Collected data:
────────────────────────────────────────
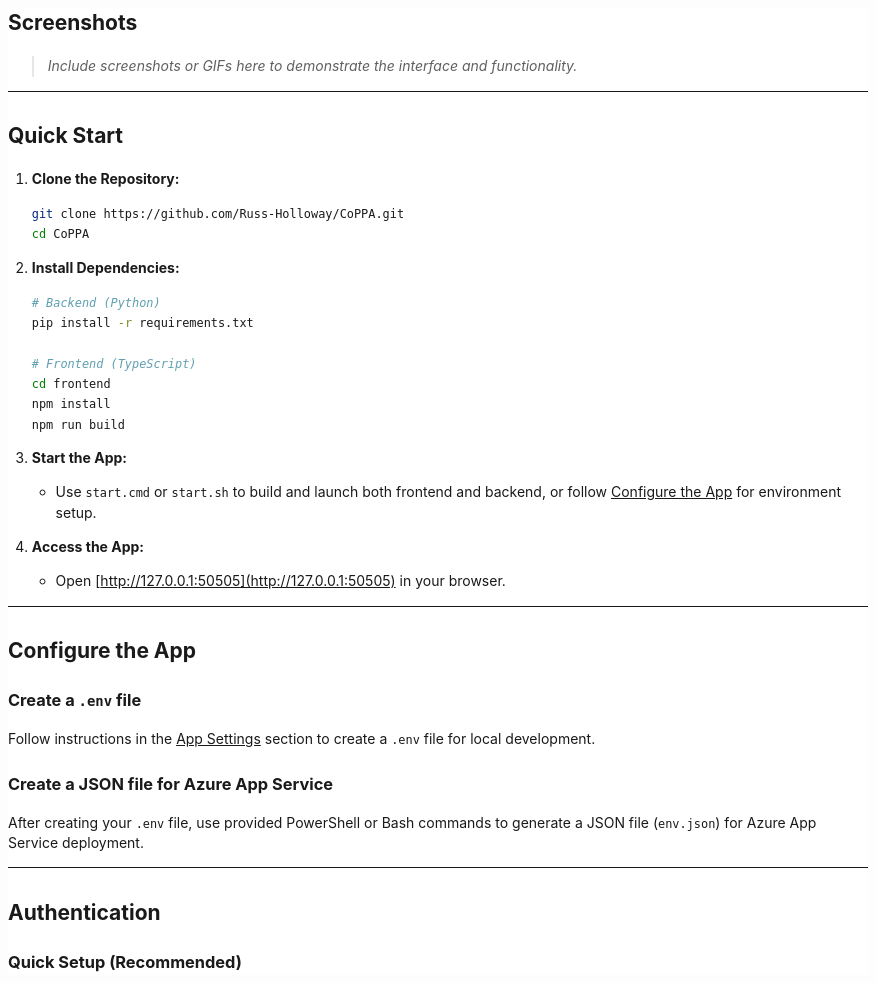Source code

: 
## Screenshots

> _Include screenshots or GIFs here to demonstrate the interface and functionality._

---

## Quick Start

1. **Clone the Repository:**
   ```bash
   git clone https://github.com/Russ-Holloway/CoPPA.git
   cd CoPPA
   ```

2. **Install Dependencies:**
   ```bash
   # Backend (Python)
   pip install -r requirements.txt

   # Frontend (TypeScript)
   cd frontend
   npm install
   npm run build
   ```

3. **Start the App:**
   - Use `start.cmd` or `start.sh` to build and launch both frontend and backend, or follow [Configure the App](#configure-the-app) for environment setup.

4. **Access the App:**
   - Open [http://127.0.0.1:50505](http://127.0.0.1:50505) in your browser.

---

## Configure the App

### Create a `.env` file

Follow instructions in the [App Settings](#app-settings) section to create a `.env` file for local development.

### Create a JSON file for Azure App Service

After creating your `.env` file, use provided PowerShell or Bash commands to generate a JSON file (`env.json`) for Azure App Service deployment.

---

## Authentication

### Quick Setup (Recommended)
────────────────────────────────────────
_Task_
Lines that contain "Azure" are the result; find them in the entries above and copy each one.

_Solution_
### Create a JSON file for Azure App Service
After creating your `.env` file, use provided PowerShell or Bash commands to generate a JSON file (`env.json`) for Azure App Service deployment.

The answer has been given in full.